Ikiru (1952)

26Aug09

Ikiru IMDB Link

Directed By: Akira Kurosawa

Written By: Akira Kurosawa & Shinobu Hashimoto

Starring: Takashi Shimura

John Cassavetes’ A Woman Under the Influence contains the single most cringe worthy scene I’ve ever seen. There’s no blood or torture, only a wife off her rocker trying to host her husband’s construction buddies at dinner and my seat was squeaking due to my discomfort and constant re-shifting. Mind you, this was after years of watching Kevin on The Wonder Years perform red faced head slapping embarrassing moments one after another. ( I heard Paul is actually Marilyn Manson btw).

And while that scene specifically might be the most cringe worthy scene I think cheese is an overarching feeling that really makes me squirm. Sometimes cheese is a lot of fun like watching slow claps in 80’s movies but I try and avoid cheese in feel good Frank Kapra-esque movies. I knew going into Ikiru that it was about a dying man and I knew there would be a scene with him on a swing in the snow as I’ve seen that image countless times. But it’s Kurosawa, the OG, I had to give it a chance.

The film starts out with an X-Ray of our protagonist Watanabe played amazingly by Shimura. We learn that he’s been a bureaucrat for over 20 years; surviving but not really living. And unknown to him, he has less than a year to live. Kurosawa begins the tale with amazing storytelling using a voice over but quickly jumps into a great montage with comedic moments about the nature of bureaucracy. He frames people in squares of piles of paperwork to show just how much they have to do and just how little they care to do it. And then in rapid succession we see a group of women trying to get something fixed with every department telling them to go to another department.


Watanabe learns about his eventual death in a great scene at the hospital. Instead of the doctor just coming out and telling him, Kuosawa has a fast talking mosquito of a guy bothering Watanabe, going on and on and unknowingly revealing to Watanabe that not only will he die but if the doctor tells him that he can eat anything, he’ll definitely die within the year.
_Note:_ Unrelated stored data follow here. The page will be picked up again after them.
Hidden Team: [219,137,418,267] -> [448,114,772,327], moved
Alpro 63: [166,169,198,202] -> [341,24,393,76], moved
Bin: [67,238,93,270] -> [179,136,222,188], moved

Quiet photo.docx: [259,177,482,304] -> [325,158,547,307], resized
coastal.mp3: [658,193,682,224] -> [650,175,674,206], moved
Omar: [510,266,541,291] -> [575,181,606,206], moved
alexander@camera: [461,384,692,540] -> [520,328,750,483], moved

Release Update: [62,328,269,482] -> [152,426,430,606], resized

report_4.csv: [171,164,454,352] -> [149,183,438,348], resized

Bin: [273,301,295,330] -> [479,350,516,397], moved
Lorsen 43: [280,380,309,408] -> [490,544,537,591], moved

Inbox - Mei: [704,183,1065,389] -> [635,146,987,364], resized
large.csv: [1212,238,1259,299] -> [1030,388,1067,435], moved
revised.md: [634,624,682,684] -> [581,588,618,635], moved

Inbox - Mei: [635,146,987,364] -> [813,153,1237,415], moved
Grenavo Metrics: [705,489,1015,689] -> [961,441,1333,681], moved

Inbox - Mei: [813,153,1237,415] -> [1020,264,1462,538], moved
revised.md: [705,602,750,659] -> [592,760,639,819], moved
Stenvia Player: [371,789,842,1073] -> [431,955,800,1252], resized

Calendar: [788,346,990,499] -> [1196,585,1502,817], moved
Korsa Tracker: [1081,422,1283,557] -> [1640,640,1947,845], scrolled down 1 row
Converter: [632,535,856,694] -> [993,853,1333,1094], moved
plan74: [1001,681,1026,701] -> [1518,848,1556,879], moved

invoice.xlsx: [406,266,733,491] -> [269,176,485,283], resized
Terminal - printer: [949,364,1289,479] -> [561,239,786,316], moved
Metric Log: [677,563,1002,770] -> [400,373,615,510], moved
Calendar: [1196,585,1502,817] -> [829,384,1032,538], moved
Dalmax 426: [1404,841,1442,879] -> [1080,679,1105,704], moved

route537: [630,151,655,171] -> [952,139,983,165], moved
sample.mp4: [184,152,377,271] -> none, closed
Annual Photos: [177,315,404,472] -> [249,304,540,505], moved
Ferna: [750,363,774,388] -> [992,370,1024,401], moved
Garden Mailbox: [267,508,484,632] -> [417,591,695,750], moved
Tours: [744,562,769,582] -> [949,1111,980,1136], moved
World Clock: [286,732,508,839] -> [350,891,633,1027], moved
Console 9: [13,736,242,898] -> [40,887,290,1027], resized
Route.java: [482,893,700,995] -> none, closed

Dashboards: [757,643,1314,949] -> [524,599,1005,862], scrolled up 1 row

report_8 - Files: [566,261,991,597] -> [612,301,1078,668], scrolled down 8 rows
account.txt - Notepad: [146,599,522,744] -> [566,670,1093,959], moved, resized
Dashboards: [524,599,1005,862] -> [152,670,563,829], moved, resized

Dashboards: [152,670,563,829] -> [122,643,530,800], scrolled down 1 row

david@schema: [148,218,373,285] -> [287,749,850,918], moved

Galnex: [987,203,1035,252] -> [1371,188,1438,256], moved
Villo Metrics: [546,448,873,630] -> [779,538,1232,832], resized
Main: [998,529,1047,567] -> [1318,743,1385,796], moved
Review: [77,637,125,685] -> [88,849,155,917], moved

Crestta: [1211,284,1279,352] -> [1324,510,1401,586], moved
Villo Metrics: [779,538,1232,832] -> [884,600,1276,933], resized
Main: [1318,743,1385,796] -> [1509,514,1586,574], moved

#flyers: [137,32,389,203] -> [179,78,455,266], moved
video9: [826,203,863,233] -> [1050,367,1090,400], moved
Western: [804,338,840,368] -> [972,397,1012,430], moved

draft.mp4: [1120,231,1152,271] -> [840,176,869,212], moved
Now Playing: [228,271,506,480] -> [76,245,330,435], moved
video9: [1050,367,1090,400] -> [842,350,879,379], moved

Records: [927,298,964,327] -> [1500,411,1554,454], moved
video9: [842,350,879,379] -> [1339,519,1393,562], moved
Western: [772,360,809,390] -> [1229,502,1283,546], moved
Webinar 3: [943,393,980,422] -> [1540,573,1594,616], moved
When he goes into the doctor’s office his face turn’s pale as the doctor tells him it’s nothing and that he can eat anything he wants. That night he realizes that it’s not the dying that he’s afraid of, it’s the fact that he really hasn’t lived.

There’s a lot of sorrow, a night on the town filled with debauchery trying to catch up on lost times. Eventually he comes to the realization that he should instead do something meaningful, perhaps actually help people in his bureaucratic position instead of being red tape. He grabs his hat and rushes out the door ready to change the world. And this is when the movie really became interesting to me. A car horn is heard in the background and then it fades to his funeral. I was 100% expecting a happy-go lucky montage of him helping people with their faces glowing but instead Kurosawa leads brings us to his death with the Mayor underplaying what Watanabe did trying to take all the credit.

Slowly the other bureaucrats drink and talk and through them we see moments in his undertaking to build a park in a dilapidated neighborhood. A quick scene of him hunched over in pain in the office, him falling while walking in the park during construction only to have the residents come to his aid, a smile told through his eyes as he gazes on what he’s creating. It was all very cheesy but it wasn’t. Not only was there the interesting layer of finding out what happened with disjointed scene’s you puzzle together in your head but you also had the men arguing, each with a specific personality about how much or how little Watanabe had to do with the project. Surely he was just a cog in the machine says one while another stoically in the corner defends Watanabe and how much he accomplished.

And to top it all off we have the extra layer of his son slowly realizing that his father tried to tell him of his impending death but his son was too preoccupied and annoyed to even bother to listen to him. The best part? The movie really doesn’t end on an up note, it goes higher and higher then brings you back down into reality. A film still brimming with cheese but again, Kurosawa, the OG comes through with the craft and it overwhelmed any of my beef with cheesiness.